What happened at the Seattle-Tacoma, Washington International Airport has grabbed national attention. We get this report from Canary In The Coal Mine.
“Car rental firm Hertz fired 26 employees at its Sea-Tac Airport location for failing to clock out when they take their prayer breaks.
The employees say Hertz is trampling on their right to religious freedom, but the company says it's merely trying to promote fairness in the workplace.
"We feel like we're being punished for what we believe in," said former Hertz employee Ileys Omar.
Omar is a Muslim who prays five times a day. In the past, Muslim employees at Hertz paused for their prayers without clocking out.
"It's five minutes. It's not as big deal as the company's making it," Omar said.
But Hertz says some employees were abusing their privilege to pray. In an e-mail, spokesman Richard Broome said the abuse "had become a significant problem creating issues of fairness among employees."
Teamsters Union 117, which represents Hertz drivers, says a blanket policy is not the way to address such an issue.
"If there's a problem with the performance or the conduct of any employee, you have the right to deal with that employee individually. That's not what they did here," said union spokesperson Tracey Thompson.
The union provided KOMO News with a notice that was posted for employees at Hertz earlier this year.

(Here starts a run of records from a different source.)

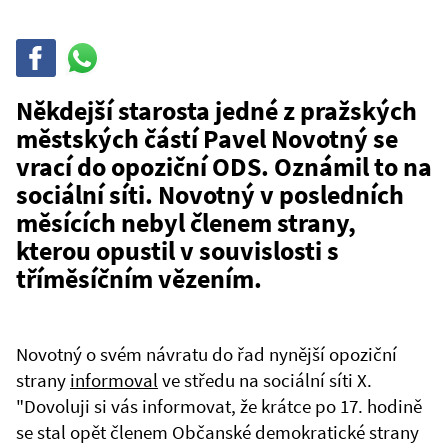
Sdílet
Sdílej
na
WhatsAppu
Někdejší starosta jedné z pražských
městských částí Pavel Novotný se
vrací do opoziční ODS. Oznámil to na
sociální síti. Novotný v posledních
měsících nebyl členem strany,
kterou opustil v souvislosti s
tříměsíčním vězením.
Novotný o svém návratu do řad nynější opoziční
strany
informoval
ve středu na sociální síti X.
"Dovoluji si vás informovat, že krátce po 17. hodině
se stal opět členem Občanské demokratické strany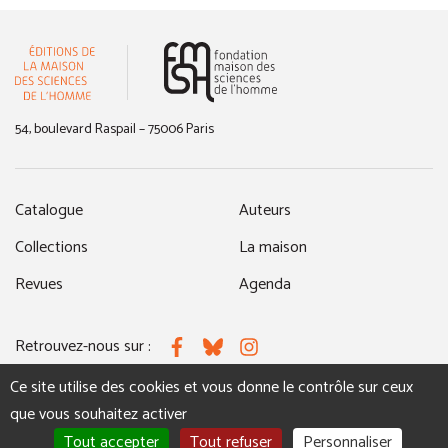
(nouvelle fenêtre)
54, boulevard Raspail – 75006 Paris
Catalogue
Auteurs
Collections
La maison
Revues
Agenda
Retrouvez-nous sur :
Facebook
Bluesky
Instagram
Ce site utilise des cookies et vous donne le contrôle sur ceux
que vous souhaitez activer
MENTIONS LÉGALES
NOUS CONTACTER
Tout accepter
Tout refuser
Personnaliser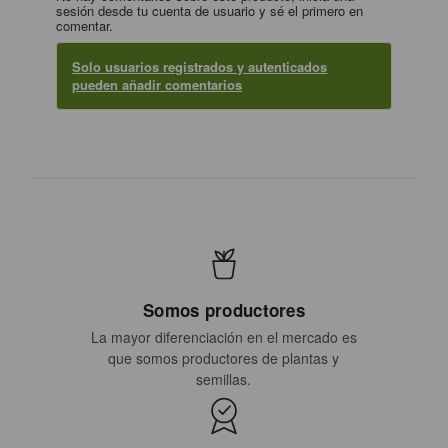
sesión desde tu cuenta de usuario y sé el primero en
comentar.
Solo usuarios registrados y autenticados
pueden añadir comentarios
Somos productores
La mayor diferenciación en el mercado es
que somos productores de plantas y
semillas.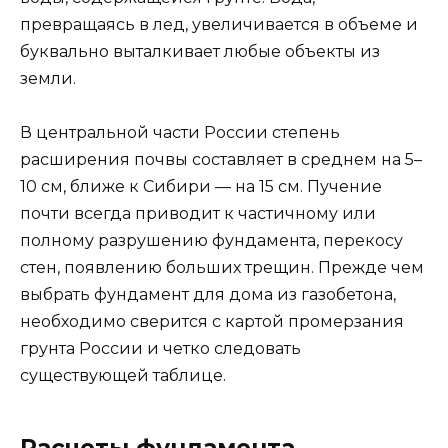
превращаясь в лед, увеличивается в объеме и
буквально выталкивает любые объекты из
земли.
В центральной части России степень
расширения почвы составляет в среднем на 5–
10 см, ближе к Сибири — на 15 см. Пучение
почти всегда приводит к частичному или
полному разрушению фундамента, перекосу
стен, появлению больших трещин. Прежде чем
выбрать фундамент для дома из газобетона,
необходимо сверится с картой промерзания
грунта России и четко следовать
существующей таблице.
Расчеты фундамента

It stated employees who want to take their 10-minute break in smaller chunks don't have to punch in and out, but must notify their supervisor.
Then on Sept. 30, Hertz posted a new policy that states all rest and meal periods must be punched, including all religious observation, according to the union.
"The company unilaterally implemented this policy to clock in and out, and specifically identified prayer breaks in their policy. They have not applied the policy to people who take smoke breaks," Thompson said.
Hertz said clocking out is required for all breaks, and it is now enforcing that policy to prevent abuse.
The union says it is fighting the terminations through grievance and arbitration procedures and is also filing unfair labor practice charges with the National Labor Relations Board, as well as religious discrimination complaints with the EEOC.”
At some point a decision will be made on this issue and the loosing side is going to go berserk with anger. Whether or not an individual company requires employees to punch out for their breaks has always been left up to the individual companies. I’ve worked for public sector employers who absolutely required you to punch out for any reason you weren’t actually working. I’ve also worked for private sector concerns that only required you to punch a time clock when your shift started and punch it again when your shift ended. So long as you didn’t abuse the privilege by taking extra breaks, long breaks or long lunches, there was never a problem.
As for the five prayer breaks each day; I’ve never experienced any employee who was Muslim ask for that time off to pray, so I really don’t know what my former employees would have said.
That’s a lie. I surely do know what my former employers would have said - “Hell, No!” And that would have been every public and private sector employer I’ve ever worked for.
I vividly recall one business owner tell a fellow employee, “You will clock out at break time and clock back in after your break or you’ll be looking for a new job. Fifteen minute breaks tend to stretch into a half-hour or more very quickly and this is the only way to control that problem. That’s the rule. Follow the rule and we’ll get along just fine. Disobey that rule and you’ll be terminated”. And that was that!
This report didn’t address the question of whether or not the five prayer breaks were in addition to regular mandated breaks or if the break time was eaten up by the five, five minute prayer breaks. It might well make a difference if the total break time was about the same. If not, the employee would be getting basically a half-hour off, with pay, to pray and that undoubtedly not go over well with the other employees.
Prayer breaks, clothing that’s associated with religious beliefs, the refusal to reveal one’s face for ID photos based on religious beliefs...All matters that are rapidly coming to a head in the United States as the number of Muslim citizens continues to grow.